O médico quer que, com essa experiência, o estudante
de Medicina entenda que os seus valores são totalmente diferentes
dos usuários de sistema público de saúde. Só
assim eles vão compreender as dificuldades de vida de uma
mãe, que é o principal fator de proteção
de uma criança, que tem que cuidar da casa, não tem
recursos financeiros, enfrenta violência e mora em condições
precárias.
Yamamoto afirma que, como educador, procura mostrar as dificuldades
que uma boa parcela da população enfrenta no dia-a-dia.
Tento fazer com que o aluno seja um ponto de apoio para que
a comunidade resgate a dignidade. O médico tem que estar
à disposição da comunidade para resolver os
seus problemas.
A
Liga Pediátrica Comunitária em ação
na favela Vila Nova Alba: objetivo é diminuir a mortalidade
infantil através de iniciativas preventivas
Uma
longa história de serviço
A
Liga Pediátrica Comunitária do Instituto da
Criança do Hospital das Clínicas que
atua na favela Vila Nova Alba dá continuidade
a uma longa história de prestação de
serviços da Faculdade de Medicina. As chamadas ligas,
destinadas aos alunos da faculdade e vinculadas ao Centro
Acadêmico Oswaldo Cruz, começaram em 1918, com
a criação da Liga de Combate à Sífilis
e demais doenças venéreas.
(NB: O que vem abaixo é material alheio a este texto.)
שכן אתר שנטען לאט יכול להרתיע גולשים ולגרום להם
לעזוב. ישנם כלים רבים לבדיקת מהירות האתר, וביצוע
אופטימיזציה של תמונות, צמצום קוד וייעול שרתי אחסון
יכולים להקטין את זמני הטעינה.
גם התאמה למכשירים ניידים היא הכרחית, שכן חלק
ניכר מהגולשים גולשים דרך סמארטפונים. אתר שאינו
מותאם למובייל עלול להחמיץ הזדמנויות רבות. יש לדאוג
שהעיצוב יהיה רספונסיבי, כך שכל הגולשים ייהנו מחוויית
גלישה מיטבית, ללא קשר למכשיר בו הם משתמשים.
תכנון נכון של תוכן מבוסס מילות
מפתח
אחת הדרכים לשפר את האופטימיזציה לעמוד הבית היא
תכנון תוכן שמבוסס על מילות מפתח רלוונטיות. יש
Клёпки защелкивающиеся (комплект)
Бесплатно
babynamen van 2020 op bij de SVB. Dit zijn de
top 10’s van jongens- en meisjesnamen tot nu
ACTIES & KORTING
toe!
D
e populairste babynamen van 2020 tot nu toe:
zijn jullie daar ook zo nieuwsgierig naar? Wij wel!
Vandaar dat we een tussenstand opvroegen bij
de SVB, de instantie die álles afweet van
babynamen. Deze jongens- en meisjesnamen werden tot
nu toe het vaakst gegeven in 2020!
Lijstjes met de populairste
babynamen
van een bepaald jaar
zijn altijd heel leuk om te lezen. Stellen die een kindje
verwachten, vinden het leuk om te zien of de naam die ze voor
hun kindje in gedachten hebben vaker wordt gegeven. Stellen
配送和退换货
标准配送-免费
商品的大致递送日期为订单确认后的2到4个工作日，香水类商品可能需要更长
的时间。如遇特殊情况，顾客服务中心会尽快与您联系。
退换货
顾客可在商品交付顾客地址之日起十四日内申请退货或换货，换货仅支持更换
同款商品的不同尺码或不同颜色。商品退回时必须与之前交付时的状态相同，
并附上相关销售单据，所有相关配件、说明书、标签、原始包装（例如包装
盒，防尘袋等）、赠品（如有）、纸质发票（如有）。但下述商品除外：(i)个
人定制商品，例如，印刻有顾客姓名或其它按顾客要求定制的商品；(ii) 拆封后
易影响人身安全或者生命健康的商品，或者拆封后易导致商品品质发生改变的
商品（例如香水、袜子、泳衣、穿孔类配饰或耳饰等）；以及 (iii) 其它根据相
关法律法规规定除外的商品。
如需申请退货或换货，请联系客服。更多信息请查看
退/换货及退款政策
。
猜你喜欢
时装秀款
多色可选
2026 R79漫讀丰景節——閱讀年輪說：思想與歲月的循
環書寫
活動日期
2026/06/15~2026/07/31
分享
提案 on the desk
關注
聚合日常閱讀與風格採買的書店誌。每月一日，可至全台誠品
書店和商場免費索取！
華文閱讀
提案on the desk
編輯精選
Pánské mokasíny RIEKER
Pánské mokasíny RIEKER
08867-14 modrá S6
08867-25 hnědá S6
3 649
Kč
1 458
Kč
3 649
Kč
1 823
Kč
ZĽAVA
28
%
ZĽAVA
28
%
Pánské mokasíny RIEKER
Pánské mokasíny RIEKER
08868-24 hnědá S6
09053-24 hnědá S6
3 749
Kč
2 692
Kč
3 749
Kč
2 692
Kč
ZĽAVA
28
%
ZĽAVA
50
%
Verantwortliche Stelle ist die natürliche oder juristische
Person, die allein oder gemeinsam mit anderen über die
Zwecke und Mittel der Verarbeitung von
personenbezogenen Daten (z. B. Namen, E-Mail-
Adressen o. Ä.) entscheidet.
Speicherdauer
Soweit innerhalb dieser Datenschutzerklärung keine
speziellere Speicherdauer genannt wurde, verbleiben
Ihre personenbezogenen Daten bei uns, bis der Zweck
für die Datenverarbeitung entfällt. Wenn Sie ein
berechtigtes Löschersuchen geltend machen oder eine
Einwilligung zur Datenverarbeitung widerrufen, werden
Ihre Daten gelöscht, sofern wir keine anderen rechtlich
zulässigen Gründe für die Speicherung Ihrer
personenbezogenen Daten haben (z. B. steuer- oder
Todas as ligas fundadas
a partir dessa iniciativa pioneira tiveram o objetivo principal
de oferecer campos de estágio complementares às
atividades curriculares oficiais, cobrindo lacunas importantes
na formação do futuro médico geral.
Durante décadas, a Liga de Puericultura do Instituto
da Criança foi a única destinada ao ensino extracurricular
de pediatria, com a finalidade de capacitar o aluno para o
desenvolvimento de ações preventivas e educativas
na área da saúde da criança na comunidade.
Todas as atividades educativas e assistenciais são
desenvolvidas visando à formação de profissionais
de saúde mais comprometidos com a melhoria das condições
de saúde e de vida de sua comunidade.
Em 2002 a Liga Pediátrica obteve o segundo lugar no
Prêmio Saúde Brasil, patrocinado pelas empresas
Apotex e Wyeth. Ela conta com apoio institucional da Direção
Executiva Nacional dos Estudantes de Medicina (Denem), Rede
Cultura, Instituto Ethos, Associação Paulista
de Medicina e Associação Médica Brasileira,
além de diversas sociedades médicas.